====== Text under study

Check here for previous posts in the "Blogging with Barth" series or check here for a detailed reading schedule for the Church Dogmatics with links to the respective posts I've written to accompany each day's reading.

The Leitsatz (thesis statement) for §35 states: "The man who is isolated over against God is as such rejected by God. But to be this man can only be by the godless man’s own choice. The witness of the community of God to every individual man consists in this: that this choice of the godless man is void; that he belongs eternally to Jesus Christ and therefore is not rejected, but elected by God in Jesus Christ; that the rejection which he deserves on account of his perverse choice is borne and cancelled by Jesus Christ; and that he is appointed to eternal life with God on the basis of the righteous, divine decision. The promise of his election determines that as a member of the community he himself shall be a bearer of its witness to the whole world. And the revelation of his rejection can only determine him to believe in Jesus Christ as the One by whom it has been borne and cancelled."

In paragraph §35 ("The Election of the Individual") and subsection §35.3 ("The Determination of the Elect"), Barth tackles the question, "for what purpose was man elected?" 
The election of a man, the distinction of his relationship to God, operative and visible in his differentiation from other men, takes place with a very definite purpose. It means that his life is given a definite goal and content. As his election is fulfilled in his calling, it is seen that in and with his election itself and as such a determinate expression and fulfilment of his being are planned and executed; that its determinate meaning and order are not due to chance or to his own caprice, but tliat all these things are the concern of the divine good-pleasure which elects him. What is this determination of the elect? To what is he elected? We must now consider this question further (410).

============
====== Given data

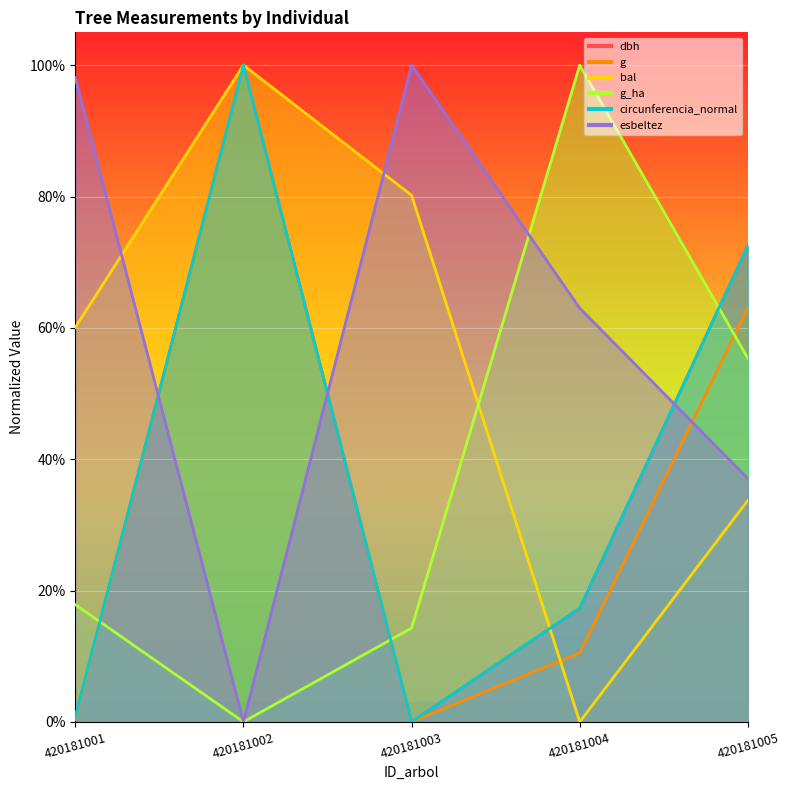

List the series in order of their peak value, highest first.

dbh, g, bal, g_ha, circunferencia_normal, esbeltez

============

Actions to take »
[1] Reproduce word for word the part of the Barth passage that opens with the words containing "Check here for" and closes with "each day's reading.".
[2] In the Barth passage, what is the title of subsection §35.3?
The data above have no connection to the Barth passage.

Task-by-task outputs »
[1]
Check here for previous posts in the "Blogging with Barth" series or check here for a detailed reading schedule for the Church Dogmatics with links to the respective posts I've written to accompany each day's reading.

[2] "The Determination of the Elect"